Some of those who opposed the independence of the Balkan states did so because they believed that Yugoslavia was a socialist state. Many others who supported Slobodan Milošević, chose sides out of hatred of the United States, not of those whose lives were protected by NATO.
It goes without saying that a high proportion of those who stood up for Serbian hegemony were lunatics of the first order. Many of them were indeed Serb chauvinists and Muslim haters, who were proponents of the ethnic cleansing and murder of non-Serb groups. Nevertheless, the involvement of such high profile intellectuals as the late Harold Pinter gave the campaign a certain aura of seriousness and respectability.
So it is with another campaign: the promotion of a single state encompassing both Israel and Palestine. There is nothing intrinsically anti-Muslim about calling for the reconquest of Gaza and the disbanding of the Palestinian Authority, just as one could call for the re-absorption of Israel into an Arab or Muslim state without being a Jew-hater.

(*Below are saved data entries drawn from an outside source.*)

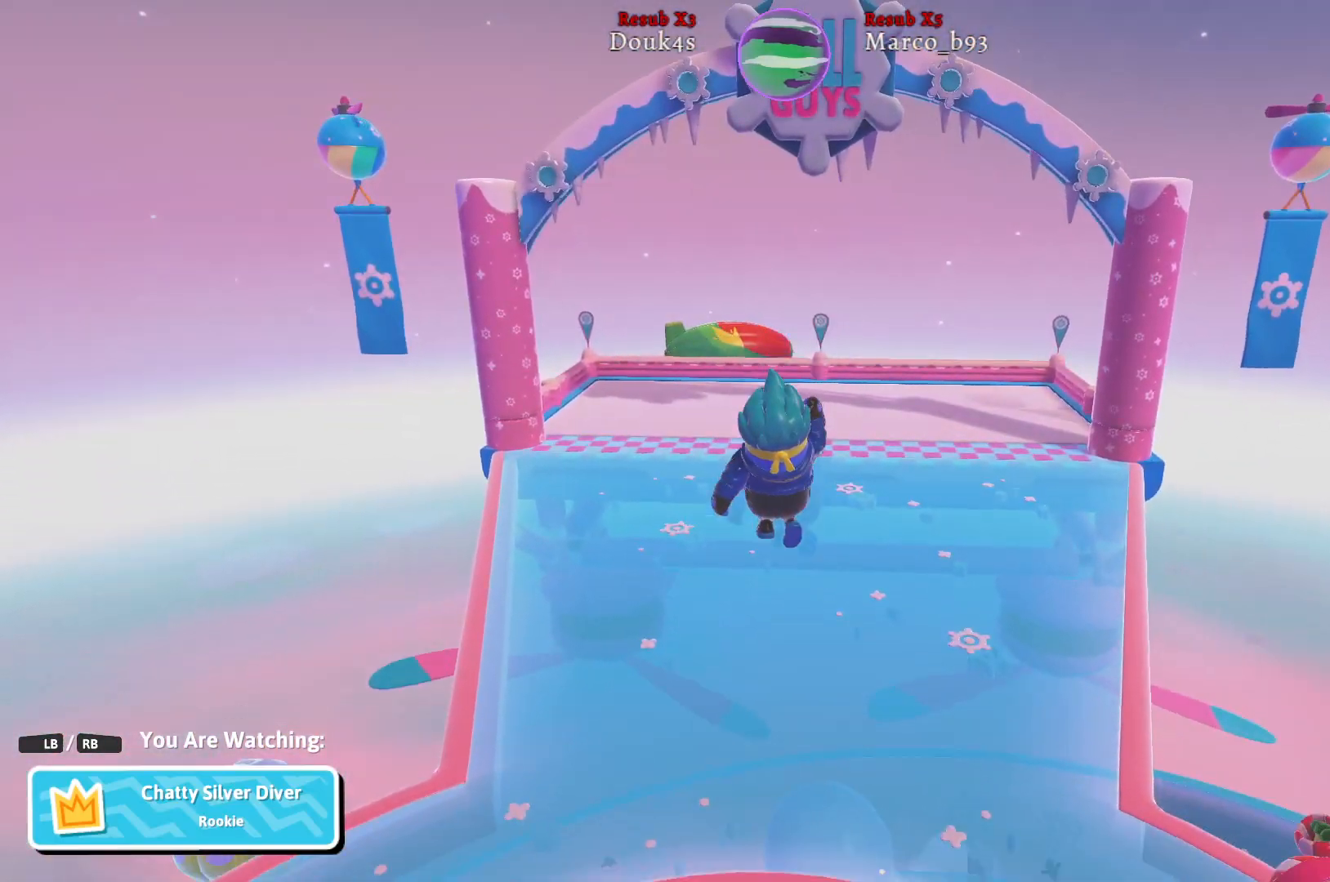
{"buttons": [], "left_stick": "center", "right_stick": "center", "events": []}
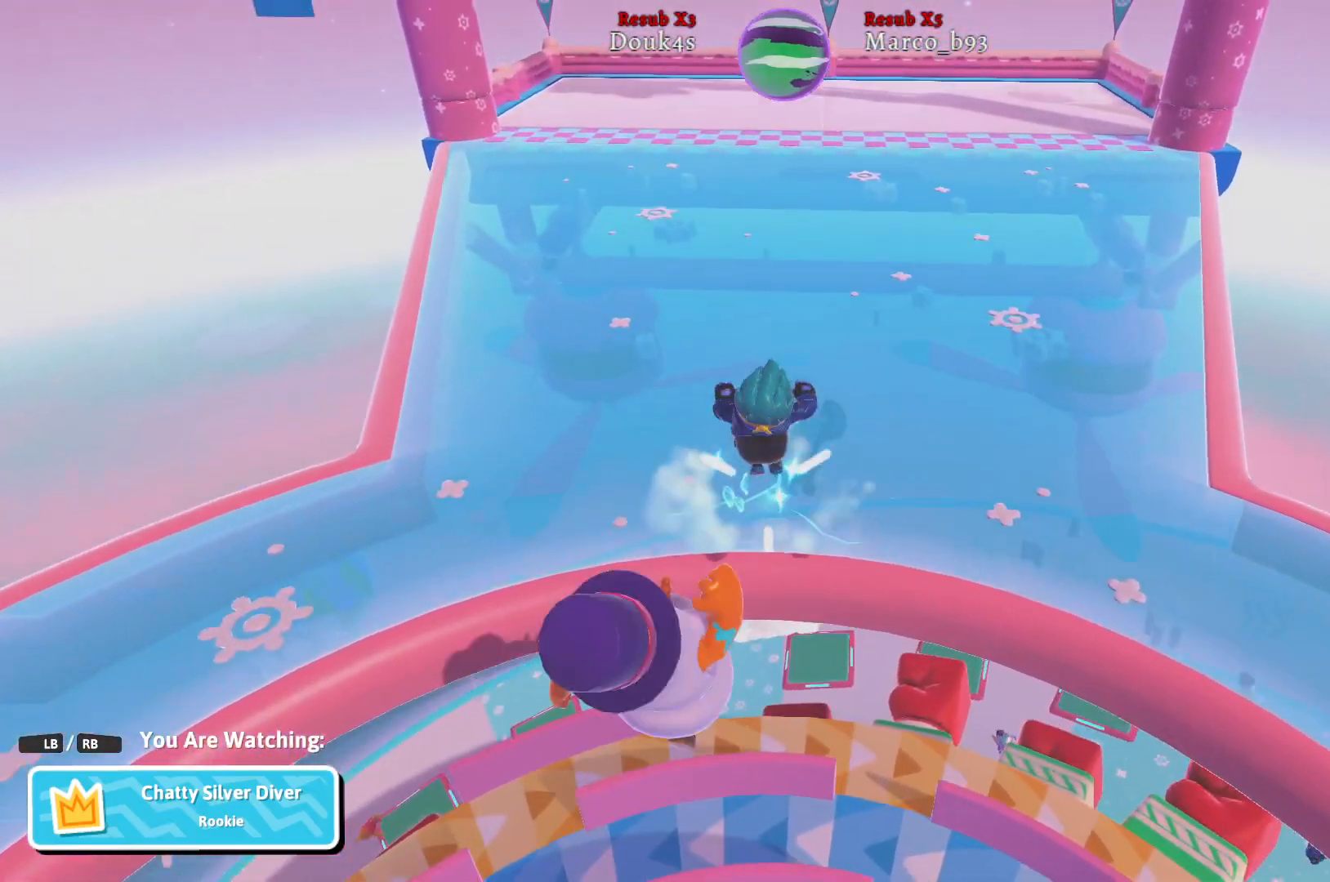
{"buttons": [], "left_stick": "center", "right_stick": "center", "events": []}
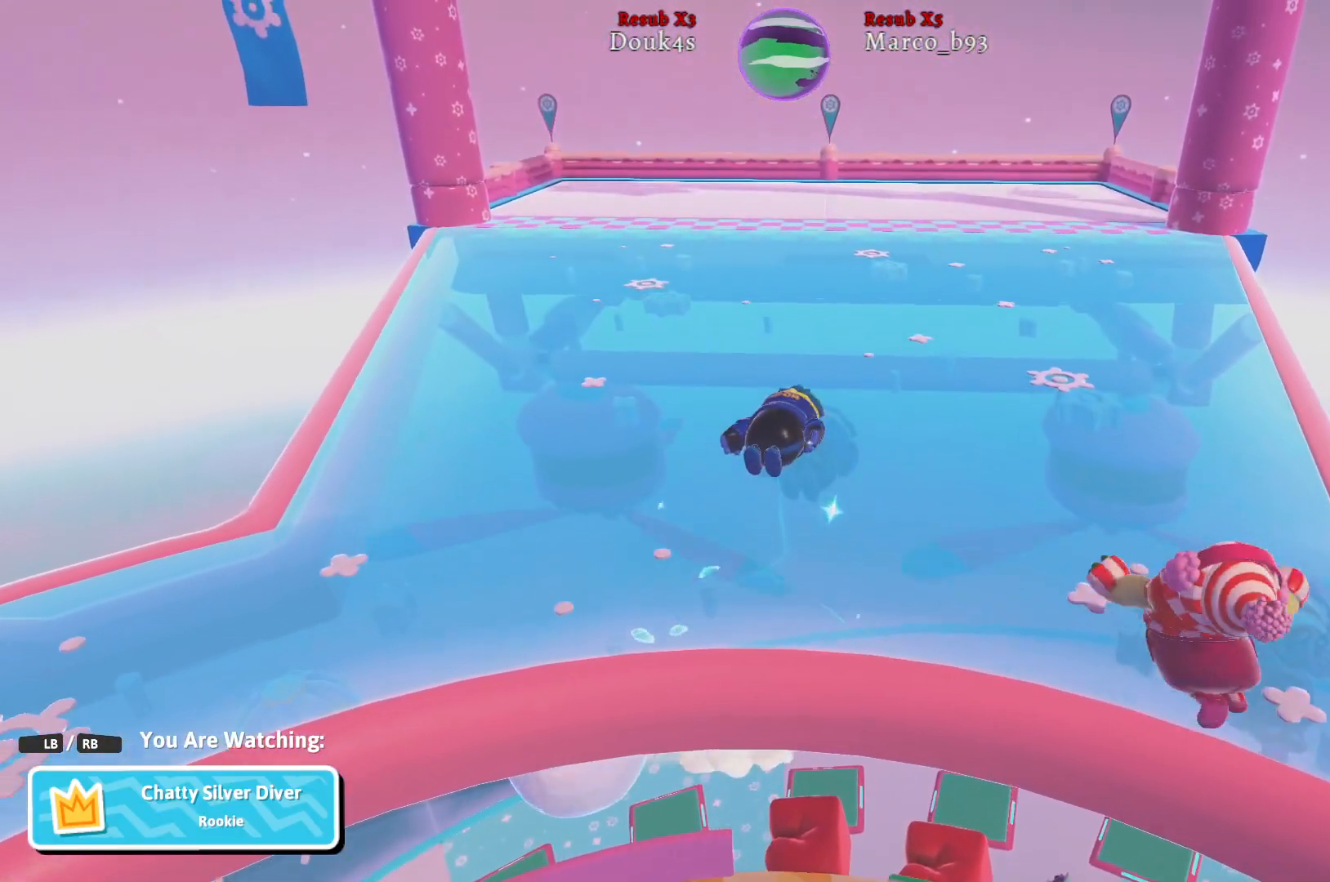
{"buttons": [], "left_stick": "center", "right_stick": "center", "events": []}
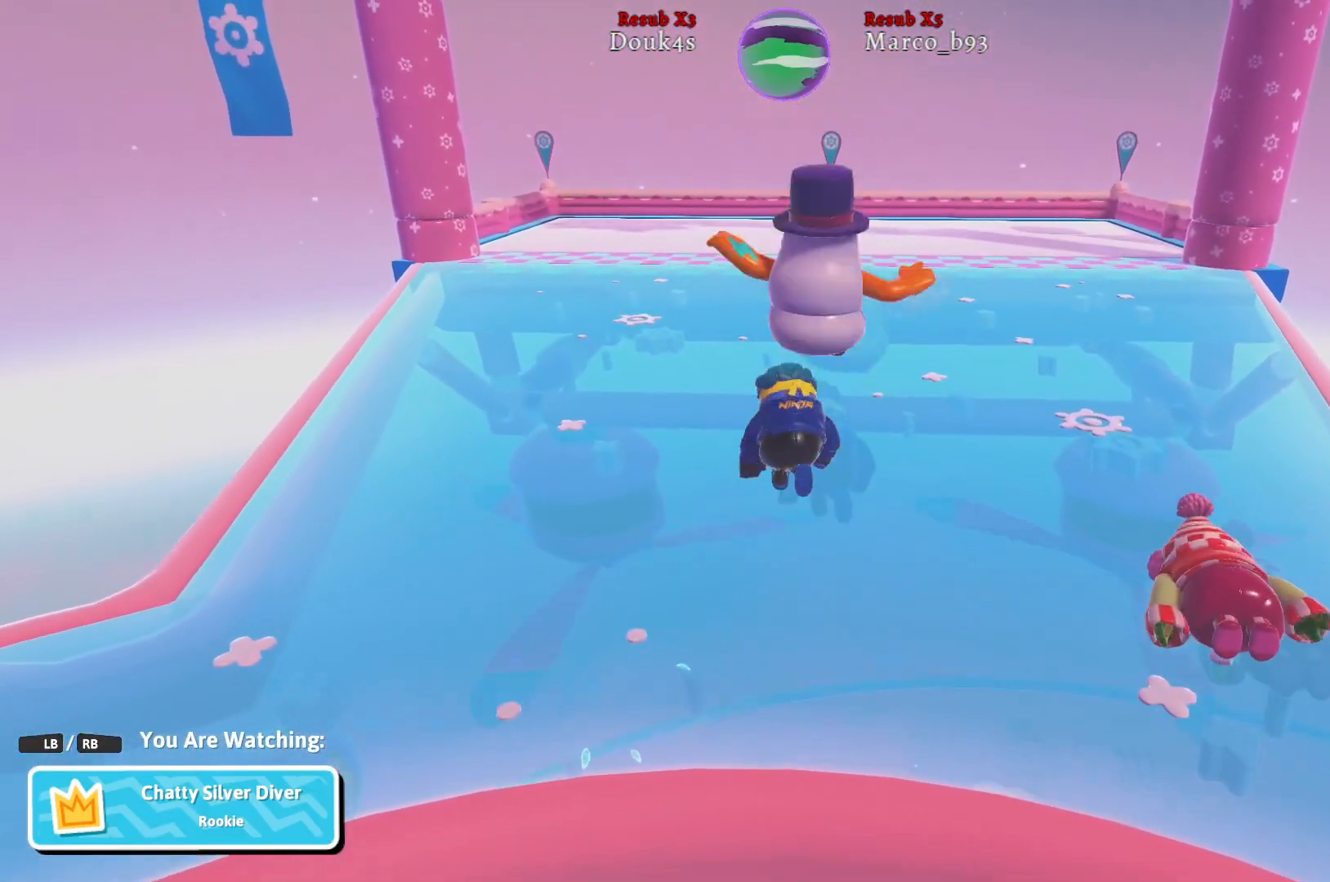
{"buttons": [], "left_stick": "center", "right_stick": "center", "events": []}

However, such campaigns are likely to attract a pretty high proportion of those with a deep seated loathing of Palestinians or Jews.
So, here is Rabbi Danny Rich of Liberal Judaism, who introduced a talk by Jeff Halper, an American who supports a single state of Palestine that would replace Israel:
Jews For Justice For Palestinians have booked the Montagu Centre on a number of occasions. They pay more than an economic rent. It is not our custom to censure speakers. We have come under pressure both formally and informally to cancel this meeting. It is not appropriate to cancel this meeting as JFJFP have booked our hall many times before without any problem and we do not believe that the calling for a one state, and I believe that Jeff does not call for that anyway, is anti-Semitic.
“We”, in this context, must mean “Liberal Judaism”.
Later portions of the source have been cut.